● **DIRECTIVE**: Decide whether each statement below agrees with the passage on vernacular architecture, answering yes or no and quoting the words of the passage that settle it: 1. The gentleman-architect hires master-masons to put up his building. 2. The kitsch inter-face remains dependent on the higher culture. 3. The music of the slum is still a degraded form of local folklore.

● **GIVEN PASSAGE**:
The Romanian capital city is an ongoing reality. After more than fifty years of ordeal, for the incoherence of any local policies regarding current administration and shaping the future of our cities. When one criticizes the local administrators and politicians for their lack of vision, one has to ask first for the expertise upon which such visions are being built.
When one laughs on the poor local politics, one actually laughs on the poor job the very few experts in social and human sciences, in economy and political sciences, the architects and, yes, historians have themselves done in order to allow a coherent image of the city to emerge; one therefore laughs at oneself.
Besides, it is not funny anymore, not after another lost decade when nobody stopped us anymore to at least kick-start the serious studies. Could it possibly be then that perhaps we are no better – if we fail to perform any minimal public service – than the political destinataires of our amused and always oh so very smart critiques?
Derision, slums: postmodernism?
The notion of gentleman-architect is used, in the history of architecture, to designate a character who belongs to the upper social classes, whose education endowed him with aesthetic taste, as fits someone of his status, and who has enough wealth to be a founder. He is the one who hires a team of master-masons and has them raise a building that will suit the models/types fashionable at that time, which he and the master modify so as to adapt to the site, to his social status, and to his personality.
This architecture without an architect (if we take the term in its contemporary meaning) belongs to the top area of the vernacular and has always been assimilated to high-class architecture.
The predilection this type of vernacular architecture shows towards the architecture of power (palaces, as well as religious buildings) should be no surprise. The city – center of power and prestige – radiates its models towards the periphery. The “cultured” culture of the élites leaves frequent traces in popular culture, even though in hardly recognizable guises. At the inter-face between the two, the vernacular borrows, assimilates, and invents models.
In other words, the contact between two cultures may lead not only to direct contamination, but also to contamination by means of an “intermediary”, such as the (kitsch) dislocation of mentalities, aesthetic taste and dress style that has taken place in the rural area over the last decades due to the intervention of the “suburban culture” of the slum. It is the latter that will concern us in the following.
The agents of this intermediary culture generally come from the “copy” culture within which they are as looked up to, if not more so, as the actual carriers of the “higher” culture. But the kitsch inter-face, i.e. the deconstructing agent, gradually becomes autonomous.
The Gypsy houses bear no more resemblance to the House of the People, but are closer to the Chinese pagodas or, represent, at its best, local adaptations of French neoclassic architecture, inspired from the catalogues of the time, built with quality materials and – what doyou know! – designed in almost humble fidelity, for the sake of a successful pastiche. In his surrealist Hermes Land, at Slobozia, Mr. Ilie Alexandru copies Southfork Ranch, a medieval castle, and the Eiffel Tour. The music of the slum is no longer a degraded form of autochthonous folklore, but a variant of Oriental song – Yemenite or Bengali, for instance.

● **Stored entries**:

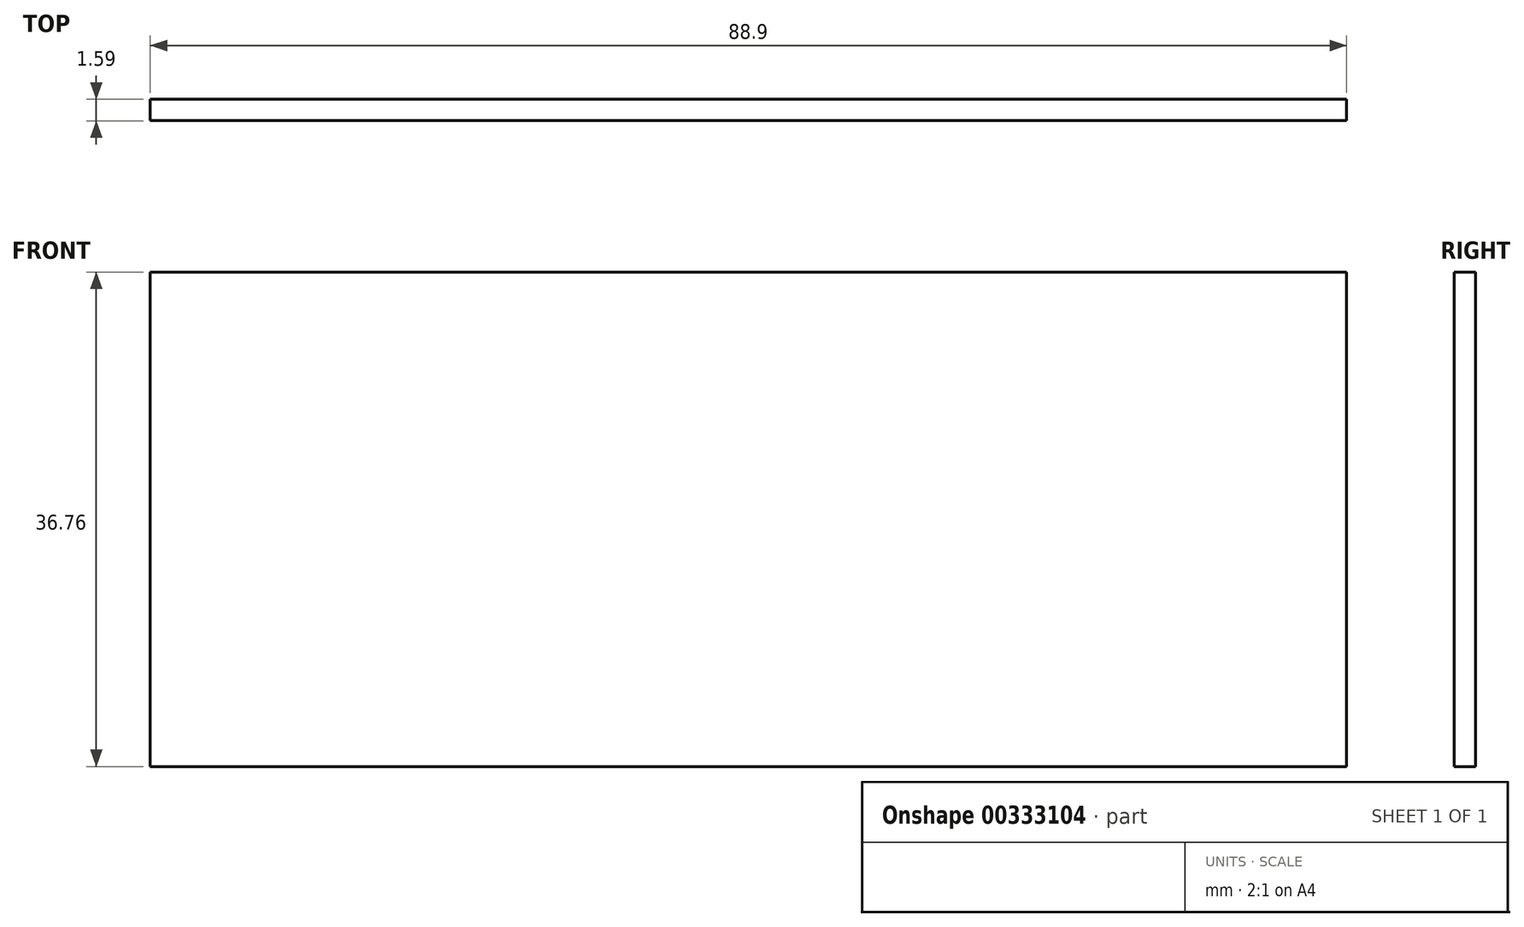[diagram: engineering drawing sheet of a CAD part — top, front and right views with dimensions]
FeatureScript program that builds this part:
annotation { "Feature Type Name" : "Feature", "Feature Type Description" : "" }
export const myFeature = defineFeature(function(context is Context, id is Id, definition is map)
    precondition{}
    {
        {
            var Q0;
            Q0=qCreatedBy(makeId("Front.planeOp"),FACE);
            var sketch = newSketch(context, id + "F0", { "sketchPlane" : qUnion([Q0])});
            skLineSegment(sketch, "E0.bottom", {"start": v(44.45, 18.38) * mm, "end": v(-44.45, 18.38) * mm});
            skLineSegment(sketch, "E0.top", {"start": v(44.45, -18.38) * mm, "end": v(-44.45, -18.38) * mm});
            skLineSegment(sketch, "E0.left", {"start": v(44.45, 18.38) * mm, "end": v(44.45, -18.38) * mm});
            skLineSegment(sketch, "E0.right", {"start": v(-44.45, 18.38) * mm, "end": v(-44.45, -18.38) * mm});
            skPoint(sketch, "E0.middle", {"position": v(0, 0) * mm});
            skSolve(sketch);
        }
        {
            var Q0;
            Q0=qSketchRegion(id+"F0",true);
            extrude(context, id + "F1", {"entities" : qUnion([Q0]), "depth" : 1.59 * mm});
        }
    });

● **RESPONSE TO THE TASK**:
1. Yes: "He is the one who hires a team of master-masons and has them raise a building"
2. No: "the kitsch inter-face, i.e. the deconstructing agent, gradually becomes autonomous."
3. No: "The music of the slum is no longer a degraded form of autochthonous folklore, but a variant of Oriental song"